Your answer must be a single number: the count of lines in the records below that include the string "Mobile".

# [Working data]
- Opening Delimiter -

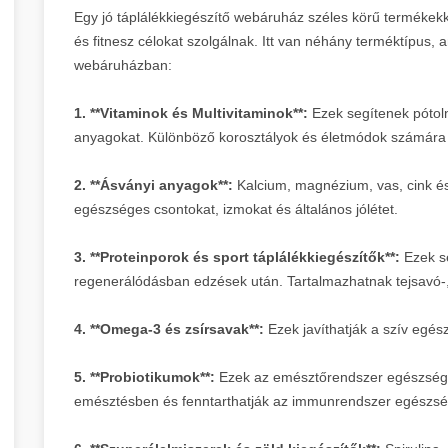
Egy jó táplálékkiegészítő webáruház széles körű termékek
és fitnesz célokat szolgálnak. Itt van néhány terméktípus, 
webáruházban:
1. **Vitaminok és Multivitaminok**:
Ezek segítenek pótoln
anyagokat. Különböző korosztályok és életmódok számára k
2. **Ásványi anyagok**:
Kalcium, magnézium, vas, cink é
egészséges csontokat, izmokat és általános jólétet.
3. **Proteinporok és sport táplálékkiegészítők**:
Ezek s
regenerálódásban edzések után. Tartalmazhatnak tejsavó-, 
4. **Omega-3 és zsírsavak**:
Ezek javíthatják a szív egé
5. **Probiotikumok**:
Ezek az emésztőrendszer egészségé
emésztésben és fenntarthatják az immunrendszer egészsé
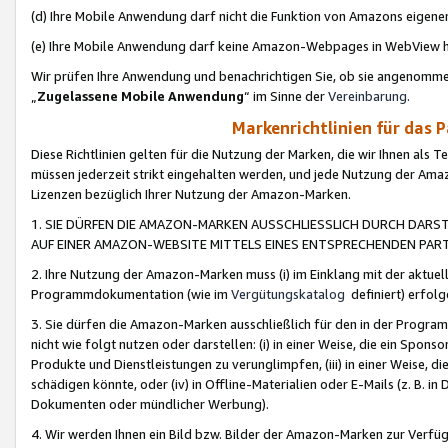
(d) Ihre Mobile Anwendung darf nicht die Funktion von Amazons eige
(e) Ihre Mobile Anwendung darf keine Amazon-Webpages in WebView 
Wir prüfen Ihre Anwendung und benachrichtigen Sie, ob sie angenomm
„
Zugelassene Mobile Anwendung
“ im Sinne der
Vereinbarung
.
Markenrichtlinien für das 
Diese Richtlinien gelten für die Nutzung der Marken, die wir Ihnen als 
müssen jederzeit strikt eingehalten werden, und jede Nutzung der Ama
Lizenzen bezüglich Ihrer Nutzung der Amazon-Marken.
1. SIE DÜRFEN DIE AMAZON-MARKEN AUSSCHLIESSLICH DURCH DARS
AUF EINER AMAZON-WEBSITE MITTELS EINES ENTSPRECHENDEN PART
2. Ihre Nutzung der Amazon-Marken muss (i) im Einklang mit der aktuells
Programmdokumentation (wie im
Vergütungskatalog
definiert) erfolg
3. Sie dürfen die Amazon-Marken ausschließlich für den in der Progr
nicht wie folgt nutzen oder darstellen: (i) in einer Weise, die ein Spo
Produkte und Dienstleistungen zu verunglimpfen, (iii) in einer Weise
schädigen könnte, oder (iv) in Offline-Materialien oder E-Mails (z. B.
Dokumenten oder mündlicher Werbung).
4. Wir werden Ihnen ein Bild bzw. Bilder der Amazon-Marken zur Verfüg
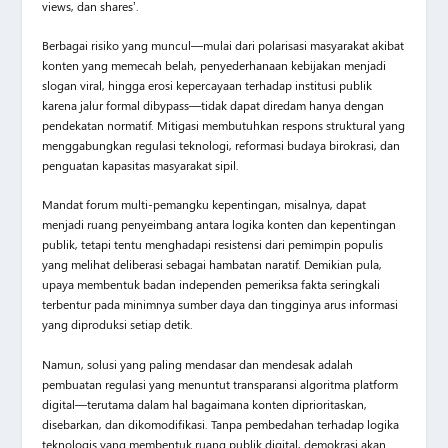
views, dan shares’.
Berbagai risiko yang muncul—mulai dari polarisasi masyarakat akibat
konten yang memecah belah, penyederhanaan kebijakan menjadi
slogan viral, hingga erosi kepercayaan terhadap institusi publik
karena jalur formal dibypass—tidak dapat diredam hanya dengan
pendekatan normatif. Mitigasi membutuhkan respons struktural yang
menggabungkan regulasi teknologi, reformasi budaya birokrasi, dan
penguatan kapasitas masyarakat sipil.
Mandat forum multi-pemangku kepentingan, misalnya, dapat
menjadi ruang penyeimbang antara logika konten dan kepentingan
publik, tetapi tentu menghadapi resistensi dari pemimpin populis
yang melihat deliberasi sebagai hambatan naratif. Demikian pula,
upaya membentuk badan independen pemeriksa fakta seringkali
terbentur pada minimnya sumber daya dan tingginya arus informasi
yang diproduksi setiap detik.
Namun, solusi yang paling mendasar dan mendesak adalah
pembuatan regulasi yang menuntut transparansi algoritma platform
digital—terutama dalam hal bagaimana konten diprioritaskan,
disebarkan, dan dikomodifikasi. Tanpa pembedahan terhadap logika
teknologis yang membentuk ruang publik digital, demokrasi akan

- Closing Delimiter -

# [Output]
3